Task statement: What is wanted is the full listing, word for word, without its pictures.

Data extracts:

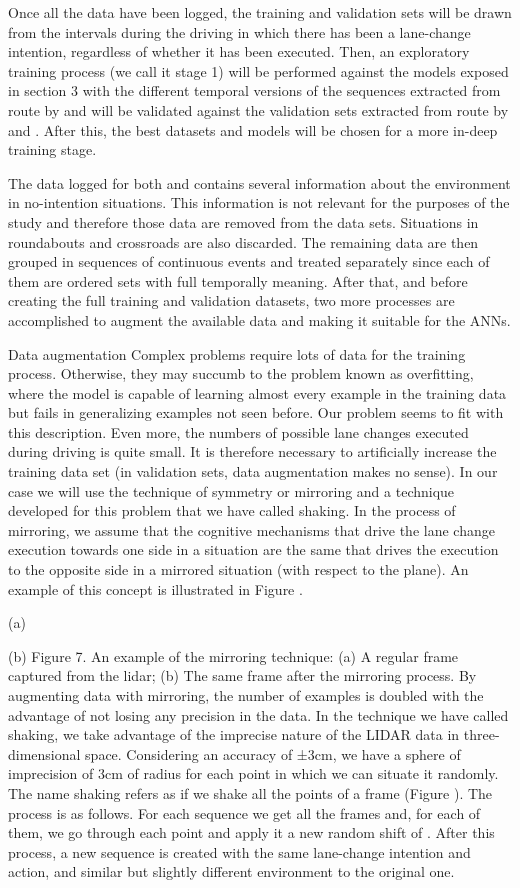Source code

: Once all the data have been logged, the training and validation sets will be drawn from the intervals during the driving in which there has been a lane-change intention, regardless of whether it has been executed. Then, an exploratory training process (we call it stage 1) will be performed against the models exposed in section 3 with the different temporal versions of the sequences extracted from route  by  and will be validated against the validation sets extracted from route  by  and . After this, the best datasets and models will be chosen for a more in-deep training stage.


The data logged for both  and  contains several information about the environment in no-intention situations. This information is not relevant for the purposes of the study and therefore those data are removed from the data sets. Situations in roundabouts and crossroads are also discarded. The remaining data are then grouped in sequences of continuous events and treated separately since each of them are ordered sets with full temporally meaning.
After that, and before creating the full training and validation datasets, two more processes are accomplished to augment the available data and making it suitable for the ANNs.


Data augmentation
Complex problems require lots of data for the training process. Otherwise, they may succumb to the problem known as overfitting, where the model is capable of learning almost every example in the training data but fails in generalizing examples not seen before.
Our problem seems to fit with this description. Even more, the numbers of possible lane changes executed during driving is quite small. It is therefore necessary to artificially increase the training data set (in validation sets, data augmentation makes no sense). In our case we will use the technique of symmetry or mirroring and a technique developed for this problem that we have called shaking.
In the process of mirroring, we assume that the cognitive mechanisms that drive the lane change execution towards one side in a situation are the same that drives the execution to the opposite side in a mirrored situation (with respect to the  plane). An example of this concept is illustrated in Figure .

(a)

(b)
Figure 7. An example of the mirroring technique: (a) A regular frame captured from the lidar; (b) The same frame after the mirroring process.
By augmenting data with mirroring, the number of examples is doubled with the advantage of not losing any precision in the data.
In the technique we have called shaking, we take advantage of the imprecise nature of the LIDAR data in three-dimensional space. Considering an accuracy of ±3cm, we have a sphere of imprecision of 3cm of radius for each point in which we can situate it randomly. The name shaking refers as if we shake all the points of a frame (Figure ).
The process is as follows. For each sequence we get all the frames and, for each of them, we go through each point and apply it a new random shift of . After this process, a new sequence is created with the same lane-change intention and action, and similar but slightly different environment to the original one.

Exercise solution:
Source code

: Once all the data have been logged, the training and validation sets will be drawn from the intervals during the driving in which there has been a lane-change intention, regardless of whether it has been executed. Then, an exploratory training process (we call it stage 1) will be performed against the models exposed in section 3 with the different temporal versions of the sequences extracted from route  by  and will be validated against the validation sets extracted from route  by  and . After this, the best datasets and models will be chosen for a more in-deep training stage.


The data logged for both  and  contains several information about the environment in no-intention situations. This information is not relevant for the purposes of the study and therefore those data are removed from the data sets. Situations in roundabouts and crossroads are also discarded. The remaining data are then grouped in sequences of continuous events and treated separately since each of them are ordered sets with full temporally meaning.
After that, and before creating the full training and validation datasets, two more processes are accomplished to augment the available data and making it suitable for the ANNs.


Data augmentation
Complex problems require lots of data for the training process. Otherwise, they may succumb to the problem known as overfitting, where the model is capable of learning almost every example in the training data but fails in generalizing examples not seen before.
Our problem seems to fit with this description. Even more, the numbers of possible lane changes executed during driving is quite small. It is therefore necessary to artificially increase the training data set (in validation sets, data augmentation makes no sense). In our case we will use the technique of symmetry or mirroring and a technique developed for this problem that we have called shaking.
In the process of mirroring, we assume that the cognitive mechanisms that drive the lane change execution towards one side in a situation are the same that drives the execution to the opposite side in a mirrored situation (with respect to the  plane). An example of this concept is illustrated in Figure .

(a)

(b)
Figure 7. An example of the mirroring technique: (a) A regular frame captured from the lidar; (b) The same frame after the mirroring process.
By augmenting data with mirroring, the number of examples is doubled with the advantage of not losing any precision in the data.
In the technique we have called shaking, we take advantage of the imprecise nature of the LIDAR data in three-dimensional space. Considering an accuracy of ±3cm, we have a sphere of imprecision of 3cm of radius for each point in which we can situate it randomly. The name shaking refers as if we shake all the points of a frame (Figure ).
The process is as follows. For each sequence we get all the frames and, for each of them, we go through each point and apply it a new random shift of . After this process, a new sequence is created with the same lane-change intention and action, and similar but slightly different environment to the original one.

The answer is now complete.